Extremist Islamist and white supremacist communities regularly spread genocidal and violent propaganda against Hindus
Insisting that white supremacist disregard for Hindus is similar to that of Islamist extremists, in that they “regularly spread genocidal and violent propaganda and memes against Hindus,” the report said: “ Through our collection of open source intelligence for ‘pajeet’ related comments and images, we have found open calls for genocide disguised using coded language. However, it does not fail to mention: “We have found that messages are not limited to Islamist extremists”.

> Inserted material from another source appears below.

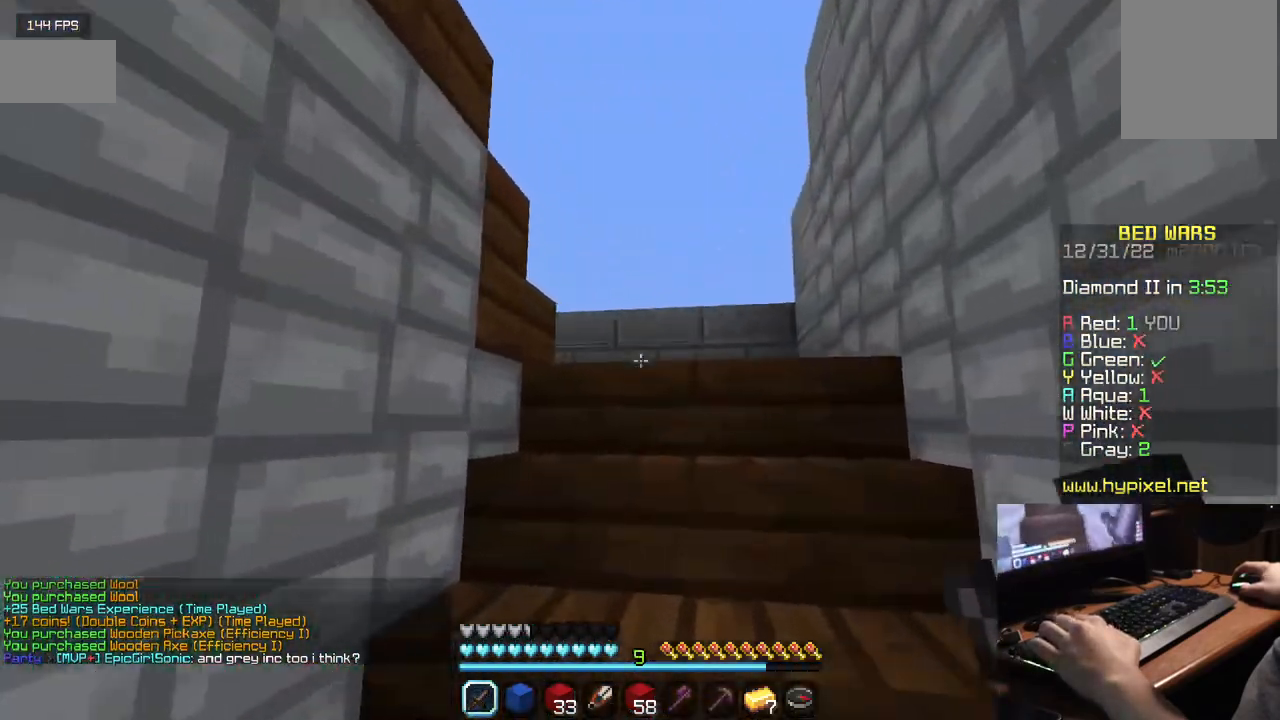
{"keys": ["w"], "mouse": [], "events": []}
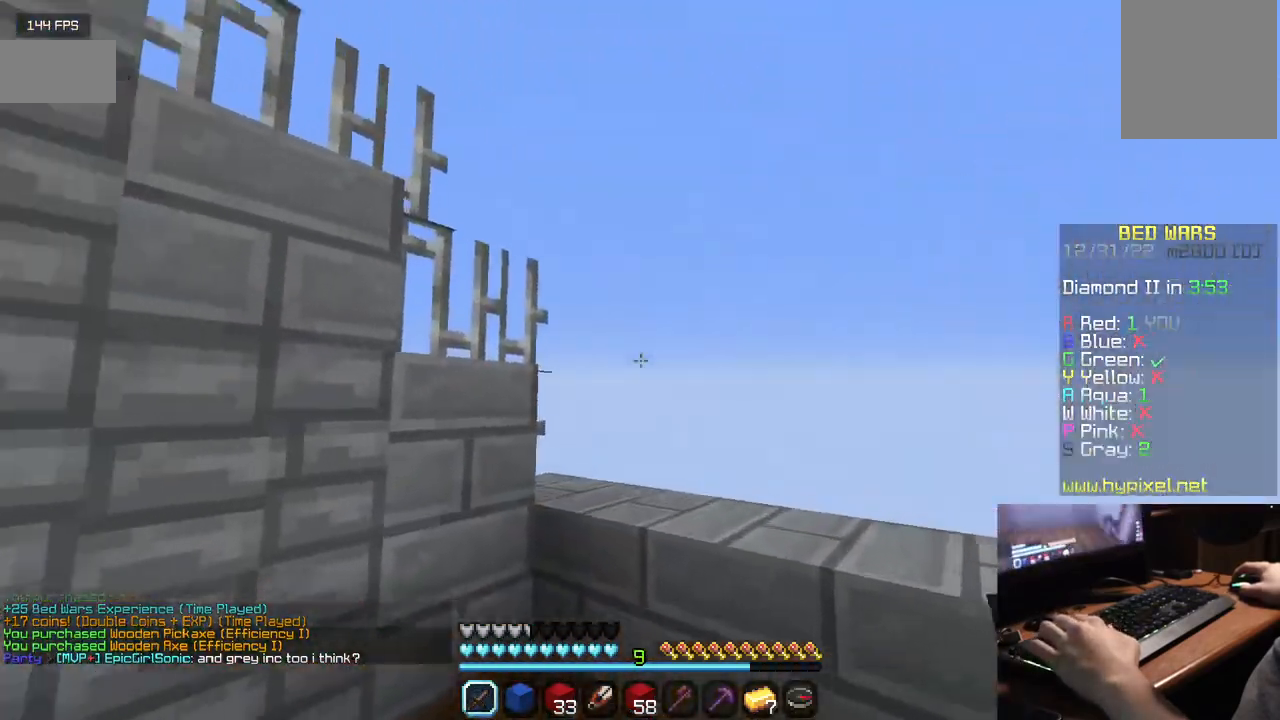
{"keys": ["w"], "mouse": [], "events": []}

Suggesting that white supremacists’ disdain for Hindus is no different from Islamic extremists, the report cites the example of social media’s “self-identified Pakistani Islamist narratives” that “poke fun at the 26/11 terrorist attack in Mumbai, in which 175 people were killed. by Lashkar-e-Taiba terrorists based in Pakistan.
In these accounts it is said: “The Hindu identity of the survivors/victims is particularly emphasized with the brown face, the saffron colored clothes and the tilaks. The Hindu victims are shown crying, frustrated and helpless, while the Islamist terrorists are portrayed as impervious and smug, reveling in the violence.
Pointing out that “Islamists borrow genocidal motifs from far beyond India, including Nazi Germany and the contemporary United States”, the report states, in one such social media post, “the Islamists co-opt the killing of George Floyd by Minneappolis police officer Derek Chauvin to suggest that the same dehumanizing treatment should be meted out to Hindus.
However, he is quick to comment: “Similar anti-Hindu themes are echoed by white supremacist communities; the idea that Hindus are ‘pajeets’ who are filthy, backward and perverted.
In fact, the report notes that “white supremacist communities borrow anti-Semitic tropes — such as the idea of an ‘occupied Zionist government,’ a conspiracy theory used in several anti-Semitic manifestos that denote conspiracy theories about Jewish control over the government and the media – and use it against Hindus through the dog whistles of “Brahmin-occupied government” relaying themes of Hindu domination and control in places of power.
Much like white supremacists, according to the report, an analysis of 1,766,301 Iranian state-sponsored troll tweets from 2010 to 2021 suggests that “Iranian state-sponsored trolls use influence operations and propaganda of social justice to create communal divisions in India”.